**TEXTO EXTRAÍDO:**

===

Na relação discursiva é que as imagens constituem as diferentes posições e assim fazem de fato, algum sentido. Vale ressaltar que este sentido não está nas palavras, mas antes delas e depois delas, simplesmente porque palavras remetem a palavras. Além do que, os sentidos não estão irrevogavelmente dependentes das intenções, mas permeados e atravessados pelas suas próprias relações com uma formação discursiva peculiar e com uma memória. Portanto, não existe sentido em si, ele nasce de colocações de caráter ideológico fazendo com que as palavras mudem de sentido de acordo com as posições em que são enunciadas, apreendidas a partir do exterior do discurso.

1.2. Adjetivação

Adjetivos são palavras avaliativas, o seu uso comprova que não somos neutros diante do que estamos vendo, dizendo ou participando. A avaliação revel não um objeto neutro no mundo, mas um alinhamento que ocorre através do fenômeno por um ator particular. Através da escolha de determinados adjetivos, os editores se posicionam em relação ao que publicaram.

1.3. Metáfora

Charaudeau e Maingueneau (2004), diferentes daquelas da gramática tradicional que classifica a metáfora como sendo apenas uma figura de linguagem, ou seja, o uso de uma palavra em sentido conotativo. Para os autores acima, a metáfora é uma figura do discurso e possui funções discursivas, a saber: a) uma função estética: ornamentar o discurso, sobretudo o literário; b) uma função cognitiva: explicação por meio de analogias de algo novo ou de pouco conhecimento; c) uma função persuasiva: os diversos discursos – políticos, morais – usam a metáfora como forma de impor opiniões de maneira não explícita.

===

**REGISTROS EXTRAÍDOS:**

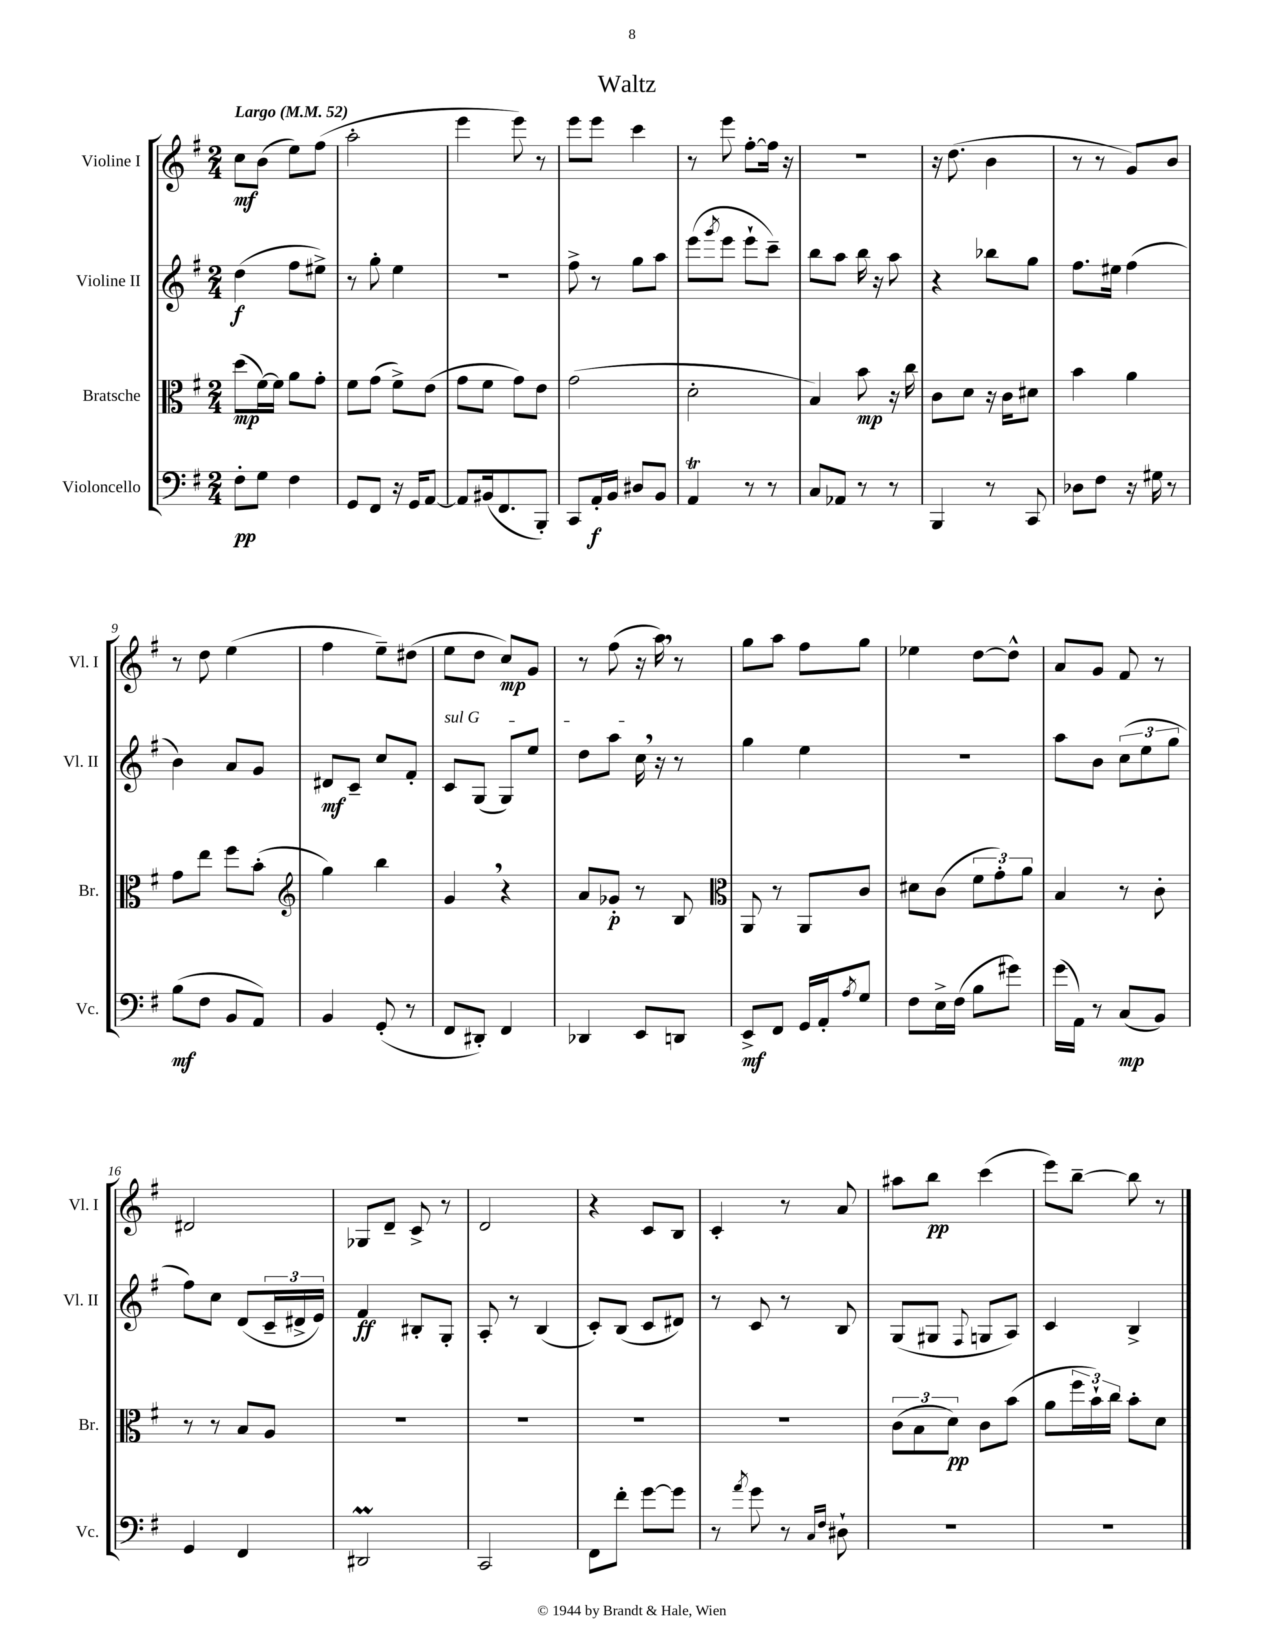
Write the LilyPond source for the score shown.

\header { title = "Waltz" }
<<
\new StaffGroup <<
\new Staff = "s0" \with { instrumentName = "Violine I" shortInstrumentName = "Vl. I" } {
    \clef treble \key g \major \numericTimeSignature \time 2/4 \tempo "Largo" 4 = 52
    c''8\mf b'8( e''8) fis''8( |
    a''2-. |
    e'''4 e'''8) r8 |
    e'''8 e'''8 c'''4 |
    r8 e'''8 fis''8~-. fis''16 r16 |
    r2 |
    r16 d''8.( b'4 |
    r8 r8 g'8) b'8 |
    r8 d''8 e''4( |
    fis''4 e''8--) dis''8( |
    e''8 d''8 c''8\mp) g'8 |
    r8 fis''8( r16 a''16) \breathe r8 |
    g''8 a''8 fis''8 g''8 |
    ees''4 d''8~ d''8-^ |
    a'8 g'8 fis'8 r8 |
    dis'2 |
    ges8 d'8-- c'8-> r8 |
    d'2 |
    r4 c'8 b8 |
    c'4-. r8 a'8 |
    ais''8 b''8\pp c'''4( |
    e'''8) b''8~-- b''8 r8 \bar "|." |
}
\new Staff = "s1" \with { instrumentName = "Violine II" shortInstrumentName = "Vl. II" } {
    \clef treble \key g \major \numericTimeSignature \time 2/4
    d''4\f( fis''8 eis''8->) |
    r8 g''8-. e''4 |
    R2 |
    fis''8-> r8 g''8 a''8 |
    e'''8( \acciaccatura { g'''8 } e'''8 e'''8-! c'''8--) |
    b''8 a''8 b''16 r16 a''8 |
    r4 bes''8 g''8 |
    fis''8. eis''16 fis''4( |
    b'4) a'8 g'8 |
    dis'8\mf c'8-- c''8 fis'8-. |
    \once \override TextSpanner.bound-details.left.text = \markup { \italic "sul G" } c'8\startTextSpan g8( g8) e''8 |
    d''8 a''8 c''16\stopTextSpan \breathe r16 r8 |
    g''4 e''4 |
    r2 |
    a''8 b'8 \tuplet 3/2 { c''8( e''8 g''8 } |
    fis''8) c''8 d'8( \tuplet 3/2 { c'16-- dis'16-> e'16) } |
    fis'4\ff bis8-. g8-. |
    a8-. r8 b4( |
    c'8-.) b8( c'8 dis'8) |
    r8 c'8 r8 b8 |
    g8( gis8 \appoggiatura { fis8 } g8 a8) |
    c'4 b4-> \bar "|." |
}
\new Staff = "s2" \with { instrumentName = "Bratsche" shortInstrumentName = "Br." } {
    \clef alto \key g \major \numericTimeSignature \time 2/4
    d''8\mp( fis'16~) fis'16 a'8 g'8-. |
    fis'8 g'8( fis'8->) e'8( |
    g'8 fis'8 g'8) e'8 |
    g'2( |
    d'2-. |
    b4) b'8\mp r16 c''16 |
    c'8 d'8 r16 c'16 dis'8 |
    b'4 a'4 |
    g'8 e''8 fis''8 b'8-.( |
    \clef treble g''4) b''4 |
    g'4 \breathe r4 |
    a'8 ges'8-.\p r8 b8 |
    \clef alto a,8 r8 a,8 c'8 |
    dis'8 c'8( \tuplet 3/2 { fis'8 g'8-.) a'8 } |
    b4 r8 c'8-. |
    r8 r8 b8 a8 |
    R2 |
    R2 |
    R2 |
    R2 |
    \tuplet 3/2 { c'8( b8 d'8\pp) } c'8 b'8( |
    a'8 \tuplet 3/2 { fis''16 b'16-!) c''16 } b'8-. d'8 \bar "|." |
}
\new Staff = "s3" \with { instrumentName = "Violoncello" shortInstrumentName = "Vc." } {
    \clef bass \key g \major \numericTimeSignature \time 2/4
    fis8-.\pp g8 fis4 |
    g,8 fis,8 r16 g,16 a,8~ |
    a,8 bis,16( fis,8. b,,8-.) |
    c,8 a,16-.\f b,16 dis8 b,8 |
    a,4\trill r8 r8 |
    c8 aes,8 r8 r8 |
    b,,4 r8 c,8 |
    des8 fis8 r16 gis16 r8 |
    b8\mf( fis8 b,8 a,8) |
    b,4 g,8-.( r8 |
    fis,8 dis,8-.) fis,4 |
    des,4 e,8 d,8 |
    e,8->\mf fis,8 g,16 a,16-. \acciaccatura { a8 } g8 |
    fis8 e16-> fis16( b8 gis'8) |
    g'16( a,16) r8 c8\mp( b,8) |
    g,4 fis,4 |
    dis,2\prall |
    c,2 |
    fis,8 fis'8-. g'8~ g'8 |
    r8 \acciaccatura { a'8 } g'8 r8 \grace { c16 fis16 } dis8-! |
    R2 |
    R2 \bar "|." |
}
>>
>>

===

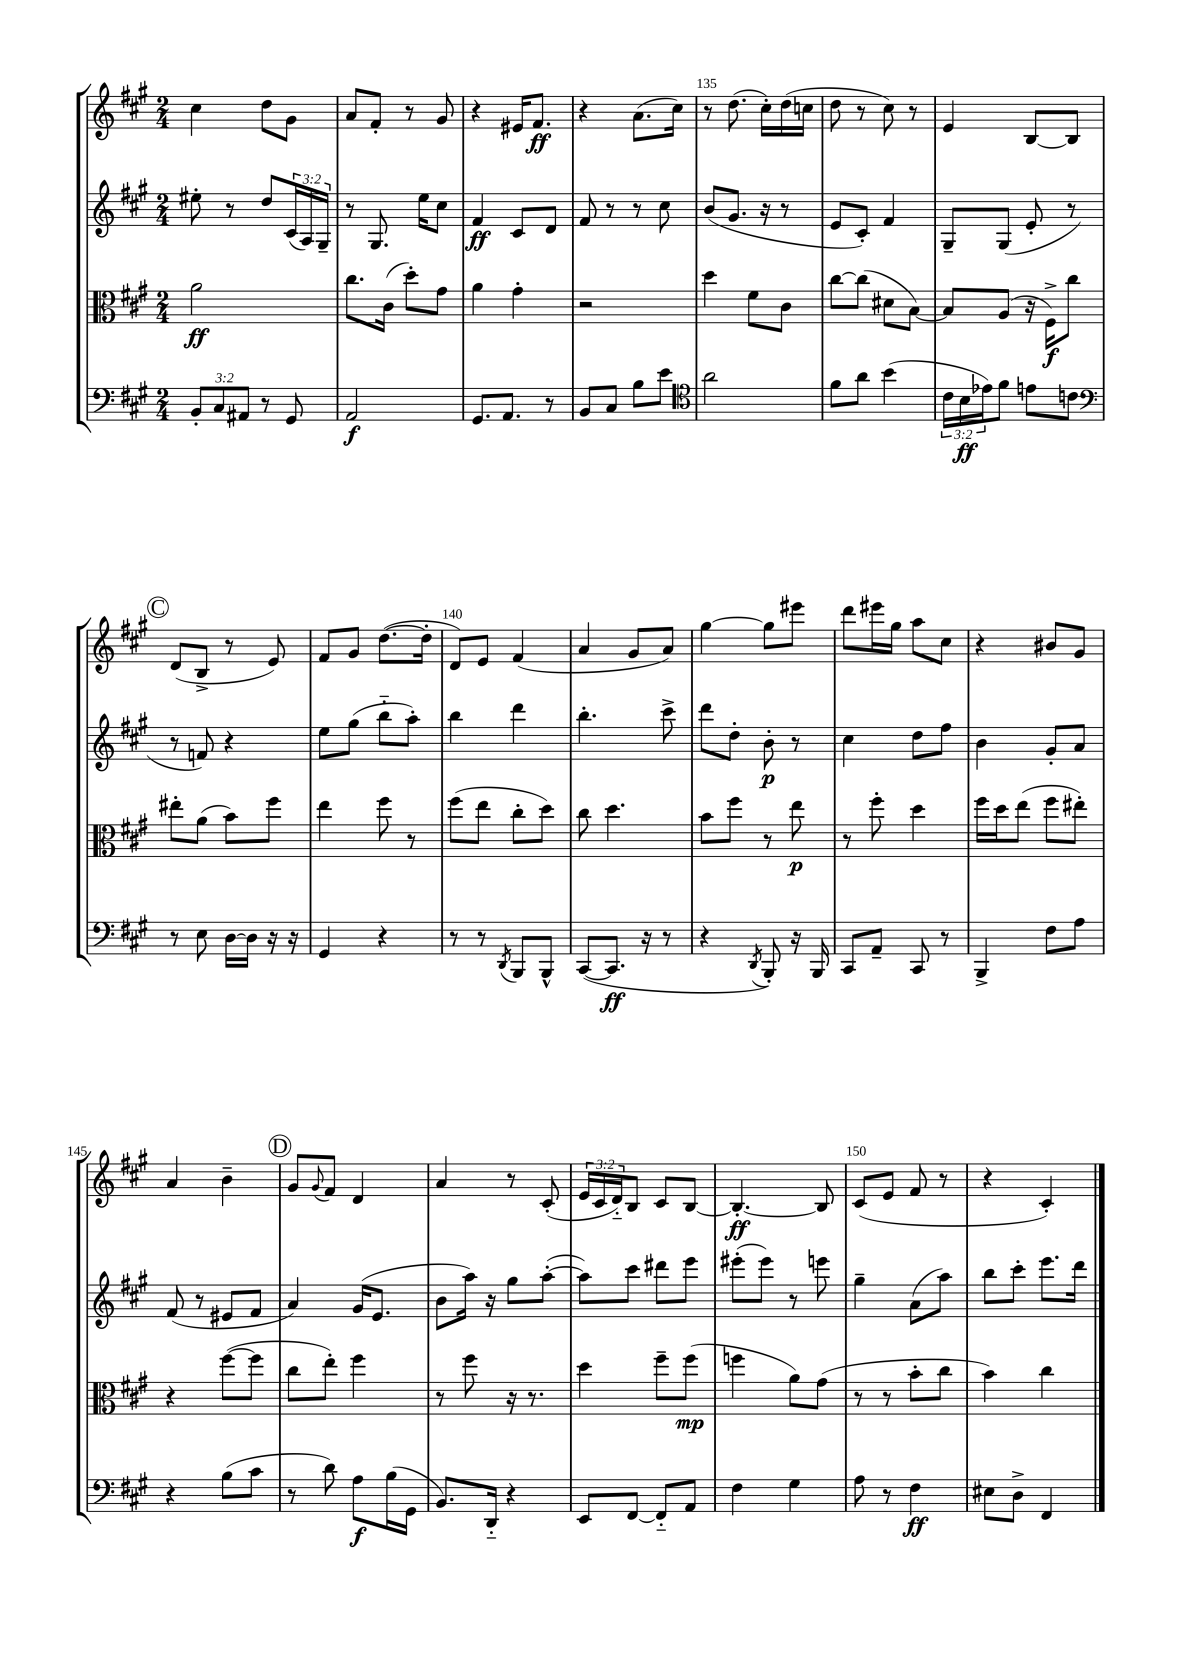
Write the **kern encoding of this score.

===

**TAREFA SOLICITADA:** Repita, sem nenhuma alteração, o trecho do texto extraído começando em "1.3. Metáfora" e terminando em "maneira não explícita.".

**RESPOSTA REDIGIDA:**
1.3. Metáfora

Charaudeau e Maingueneau (2004), diferentes daquelas da gramática tradicional que classifica a metáfora como sendo apenas uma figura de linguagem, ou seja, o uso de uma palavra em sentido conotativo. Para os autores acima, a metáfora é uma figura do discurso e possui funções discursivas, a saber: a) uma função estética: ornamentar o discurso, sobretudo o literário; b) uma função cognitiva: explicação por meio de analogias de algo novo ou de pouco conhecimento; c) uma função persuasiva: os diversos discursos – políticos, morais – usam a metáfora como forma de impor opiniões de maneira não explícita.